GaussianWorld

About Us

We are building a system for robust 3D scene understanding and natural language interaction within complex environments. Our goal is to develop a foundation model that can tokenize complex 3D scenes, perform tasks such as instance detection, and enable reasoning to answer complex language queries about the state of the environment and support natural language interaction with the scene along with spatial content grounding.

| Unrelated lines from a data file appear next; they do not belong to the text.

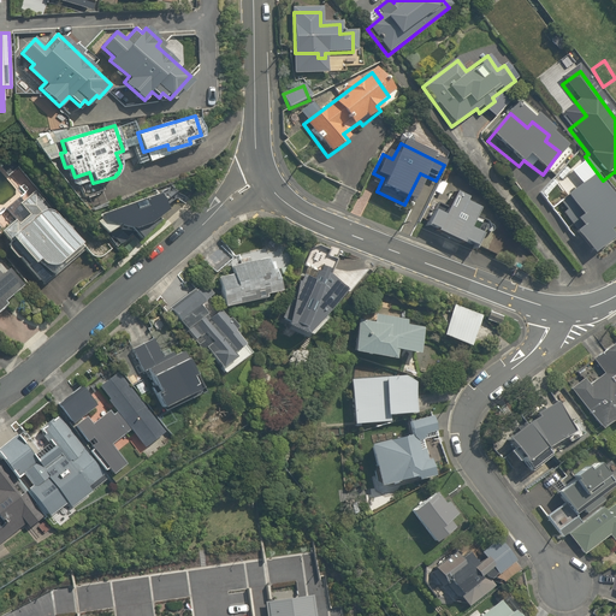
[(615,207),(596,178),(566,200),(579,220),(573,224),(576,229),(573,232),(591,256),(609,243),(604,235),(615,225),(615,207)]
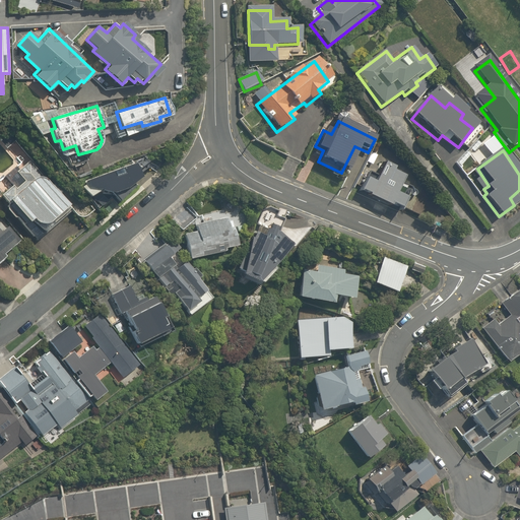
[(33,218),(37,222),(38,223),(39,223),(40,223),(40,224),(41,224),(42,224),(43,224),(44,224),(45,224),(45,223),(46,223),(67,203),(29,163),(17,174),(23,180),(6,196),(29,221),(33,218)]
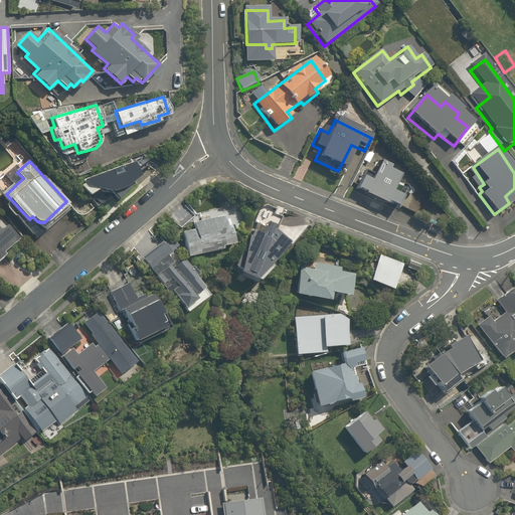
[(397,176),(379,169),(375,179),(372,178),(369,185),(359,181),(355,191),(364,195),(363,199),(383,207),(384,204),(396,208),(400,198),(389,193),(397,176)]
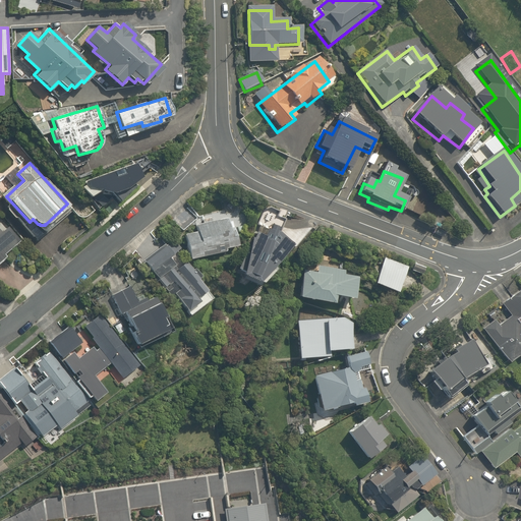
[(172,219),(181,230),(193,220),(184,209),(172,219)]
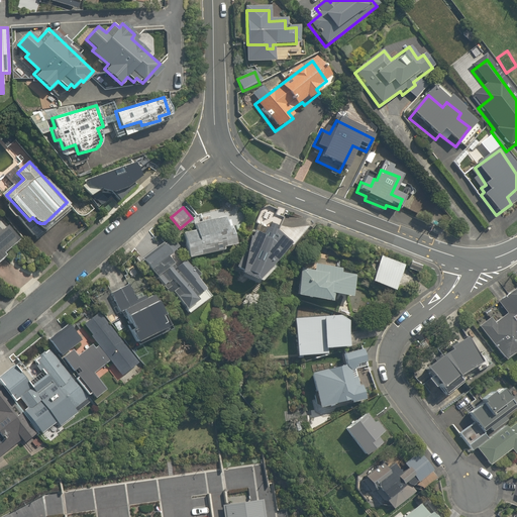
[(224,246),(232,244),(230,234),(233,234),(230,217),(195,224),(196,228),(184,230),(189,256),(224,249),(224,246)]
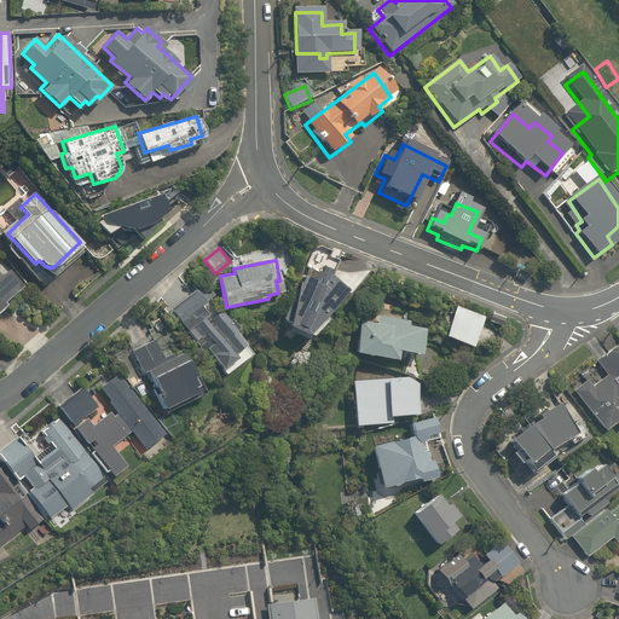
[(1,273),(0,272),(0,312),(10,305),(7,301),(23,289),(7,268),(1,273)]
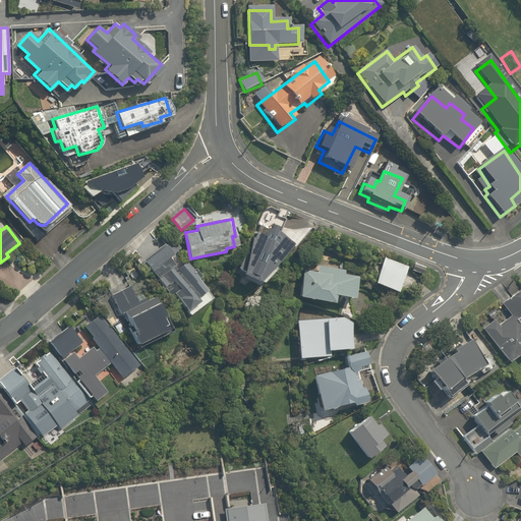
[(259,231),(253,237),(254,248),(238,265),(254,280),(290,243),(274,228),(265,237),(259,231)]
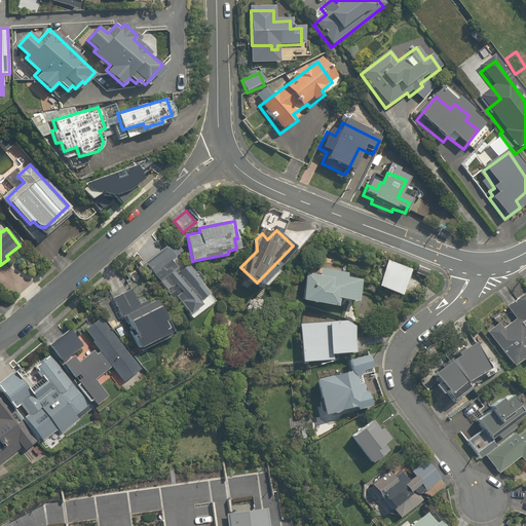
[(177,257),(168,247),(146,263),(158,279),(178,264),(174,259),(177,257)]
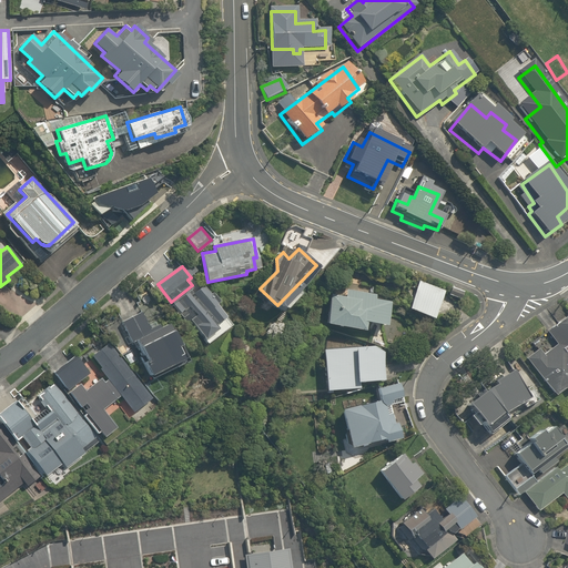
[(419,282),(409,308),(433,317),(443,291),(419,282)]
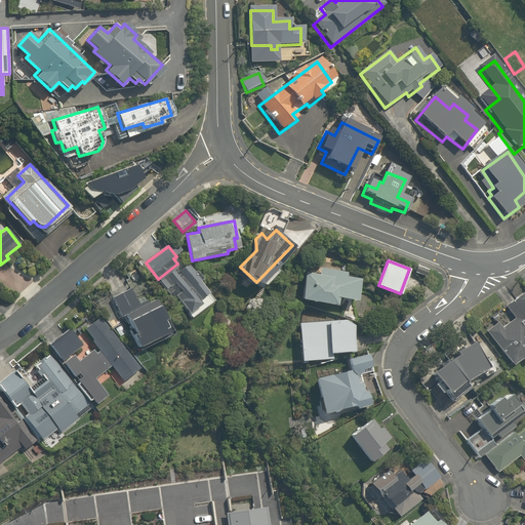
[(189,263),(163,281),(190,319),(216,299),(189,263)]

Our goal is to make 3D scene understanding as accessible and powerful as its 2D counterpart.

Our Research Trajectory

Our projects build upon each other over time to expand the systems capabilities.

ShapeSplat

3DV'25 Oral

Object-level 3DGS.
Dataset of 65K objects.
Self-supervised encoding.

Dataset of 65K 3D objects in Gaussian Splatting format. Gaussian-MAE architecture as well as a self-supervised training strategy for encoding collected 3D objects.

SceneSplat

ICCV'25 Oral

Indoor 3DGS.
Dataset of 7k scenes.
Pseudo-labels for pre-training.

Dataset of 7K indoor 3D scenes in Gaussian Splatting format. Method for extracting 3D semantic-language pseud-labels leveraging 2D foundation models. Pre-trained scene-level encoder. SotA open vocabulary segementation perforamnce.

SceneSplat++

NeurIPS'25

Indoor & outdoor 3DGS.
Dataset of 49k scenes.
Comprehensive 3D benchmark.

Dataset scaled to 49K 3DGS scenes spanning indoor and outdoor environments. Comprehensive language-3DGS evaluation benchmark directly in 3D over 1060 scenes.

Chorus

CVPR'25

Indoor 3DGS & PC.
Multi-teacher distillation.
Wide task compatibility.

Extended pseudo-label pre-training to multiple 2D foundation model teachers. Pre-trained a 3DGS and a PC scene-level encoder. Demonstrated SotA after fine-tuning on main 3D downstream applications.